◆ **DATASET EXCERPTS**
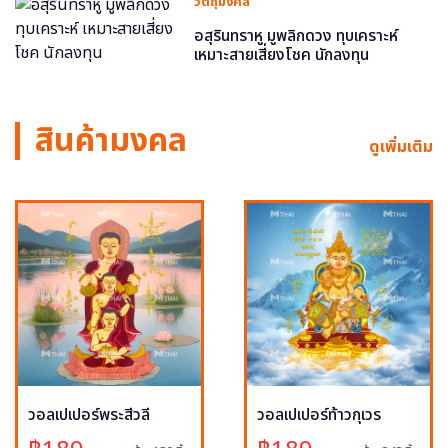
วัตถุมงคล
อสุรินทราหู มูพลิกดวง ทุบเคราะห์
เหมาะสายเสี่ยงโชค นักลงทุน
สินค้ามงคล
ดูเพิ่มเติม
วอลเปเปอร์พระสีวลี
วอลเปเปอร์ท้าวกุเวร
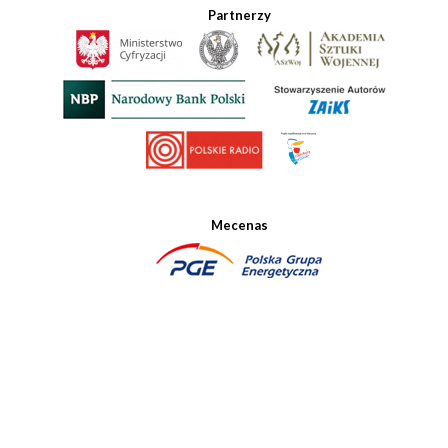
Partnerzy
Mecenas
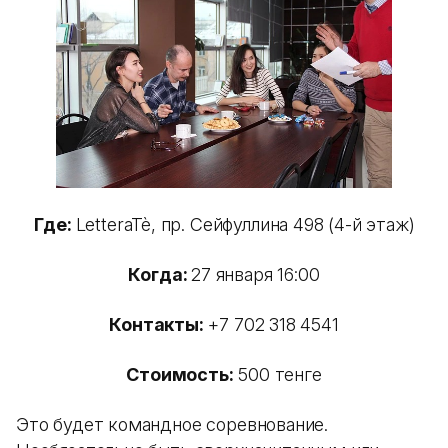
Где:
LetteraTè, пр. Сейфуллина 498 (4-й этаж)
Когда:
27 января 16:00
Контакты:
+7 702 318 4541
Стоимость:
500 тенге
Это будет командное соревнование.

◆ **ASSIGNMENT**
What is needed is every line of the records above that contains the word "วอลเปเปอร".

◆ **REPLY**
วอลเปเปอร์พระสีวลี
วอลเปเปอร์ท้าวกุเวร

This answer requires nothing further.